The establishment of the Constitution of the Fifth Republic
With the return to power of General de Gaulle following the events in Algiers on 13th May 1958, the establishment of the Constitution of 1958 was characterised by its speed, its secrecy and the decisive role played by the government. In fact, after General de Gaulle became President of the Council on 1st June 1958, the Constitutional Law of 3rd June revising the Constitution of 1946 opened up the possibility of drawing up a new constitution only two days later. The first government meeting devoted to this took place on 13th June and was preceded the day before by a meeting of experts led by Michel Debré, the Keeper of the Seals, Minister of Justice, who was in charge of the preparation of the new text. After having been approved in a referendum on 28th September by a large majority of the votes (80%), this text was enacted on 4th October and published in the Journal Officiel (Official Journal of the French Republic) the next day.
The founding text of the Fifth Republic
The Constitution of the Fifth Republic is the fifteenth founding text of France since the French Revolution. The supreme law of the French legal system, it has been modified twenty four times since its publication. It is currently made up of sixteen titles, one hundred and four articles and a preamble that refers to three other fundamental texts: theDéclaration des Droits de l’Homme et du Citoyen (Declaration of the Rights of Man and of the Citizen) of 26th August 1789, the Préambule de la Constitution (Preamble to the Constitution) of 27th October 1946 (Constitution of the Fourth Republic) and the Charte de l’Environnement (Charter for the Environment) of 2004.
Provisions of the Constitution of the Fifth Republic
Under previous regimes, the authority, which was dependent on the shifting coalitions of parliamentary groups, was unstable. In addition, voters witnessed all kinds of changes they had not been consulted about.
What set the Fifth Republic apart was the new importance given to the president of the Republic. The idea was to give greater stability to the government by strengthening the status and authority of the head of state. With a legitimacy that was distinct from that of the Parliament, the president was indirectly elected in 1958, with direct election by universal suffrage emerging in 1962. Since then it has been the French people themselves who elect a president, just as it is them and only them who assist in the choice of the prime minster by electing a parliamentary majority to support, who then passes the laws presented by the government. However, the system is complex and can vary according to circumstances. As part of the many procedures for rationalising the parliamentary system, the parliamentary majority notably has the power to overthrow the government (article 50), while the president of the Republic has the ability to dissolve it (article 12). In addition, there is the famous article 49-3, which allows the government to pass a bill without the express consent of the National Assembly.

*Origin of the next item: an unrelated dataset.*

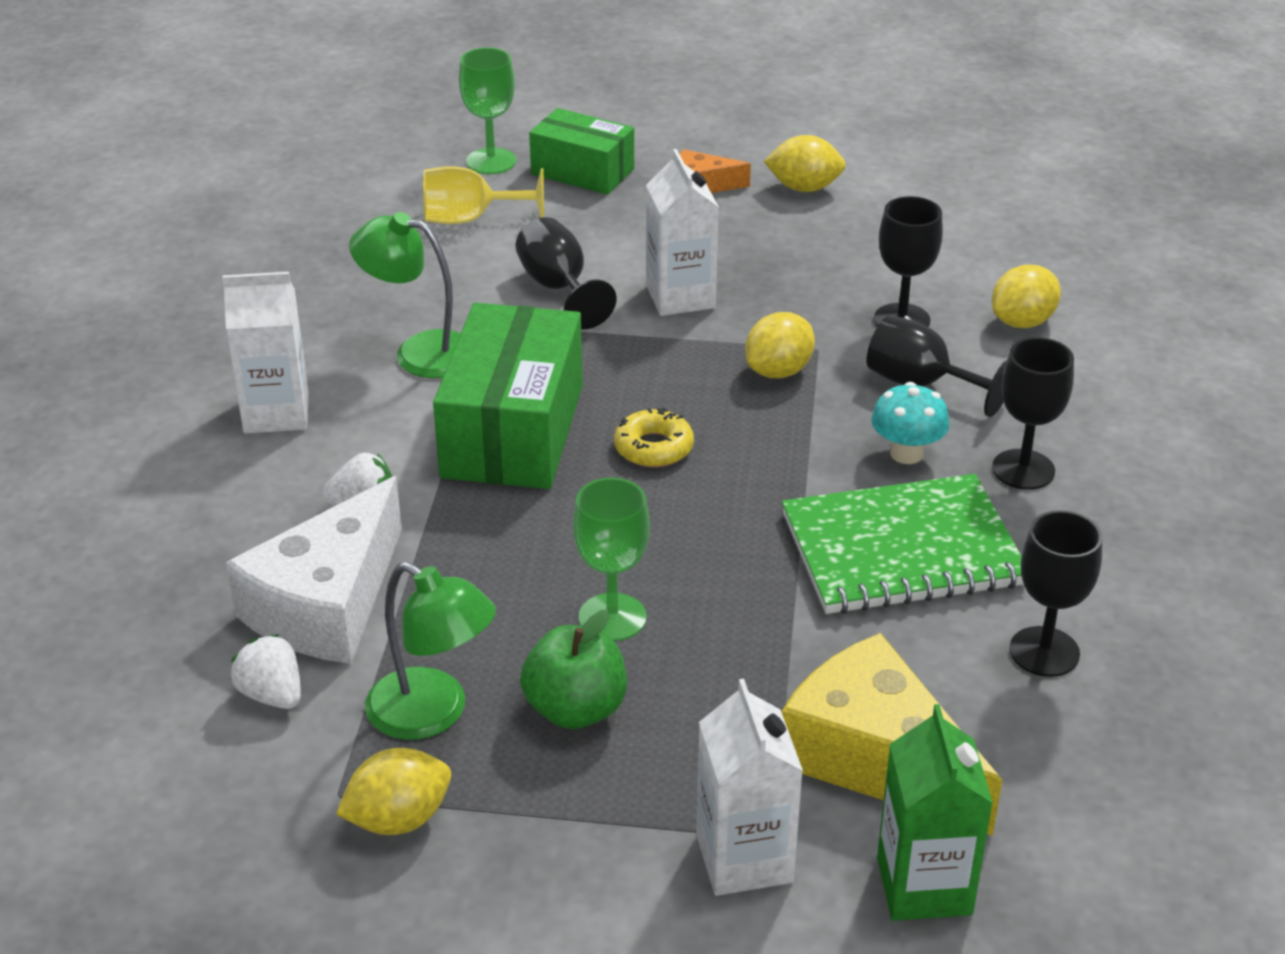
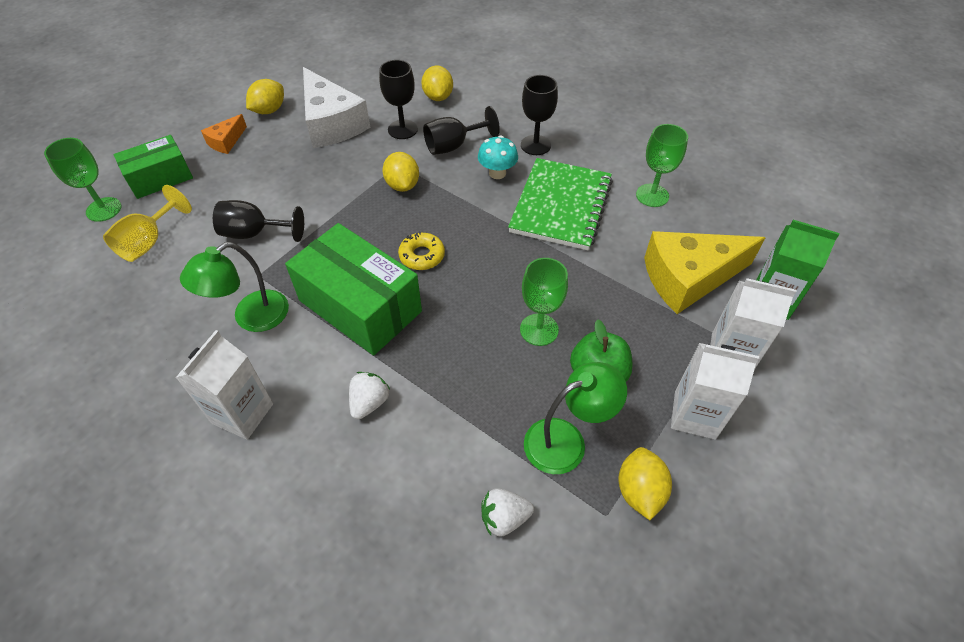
camera: 60 degrees left, 15 degrees up
white cheese [226,476,402,664] -> white cheese moved to [303,67,370,148]
white carton [646,149,719,316] -> white carton moved to [671,343,759,440]
black goblet [1009,510,1103,677] -> green goblet [636,124,688,207]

To ensure the proper functioning of the parliamentary system, the Fifth Republic has also been innovative by establishing the Constitutional Council. With the power to impose respect for the Constitution upon everyone, starting with the legislator, the Constitutional Council has become one of the most important institutions of the Fifth Republic:
- With the amendment of the Constitution on 29th October 1974 extending the right of referral to the Constitutional Council to sixty MPs or sixty senators, the use of this parliamentary right by the opposition was decisive, forcing the Constitutional Council to develop a finer jurisprudence.
- With the amendment of 23rd July 2008, an a posteriori review of the law, called the "Question Prioritaire de Constitutionnalité" (preliminary ruling on the issue of constitutionality) was added to the a priori referral.
Amendments to the Constitution
Since its enactment, the Constitution has been the subject of many partial amendments, the most important being that of the Constitutional Law of 6th November 1962, which established the election of the president of the Republic by direct universal suffrage. In 2000, the seven-year term of office was replaced with a five-year term, the idea being to reduce the likelihood of a cohabitation with the concurrence of presidential and legislative elections. Other amendments focused on the adaptation of the Constitution to European construction and the transfer of competences falling under national sovereignty to the European Union. In 2008, a large-scale reform, the “Loi Constitutionnelle de Modernisation des Institutions de la Ve République” (Constitutional Law on the Modernisation of the Institutions of the Fifth Republic), aimed to restore balance to the functioning of the institutions in favour of the Parliament and strengthen the protection of the rights of citizens.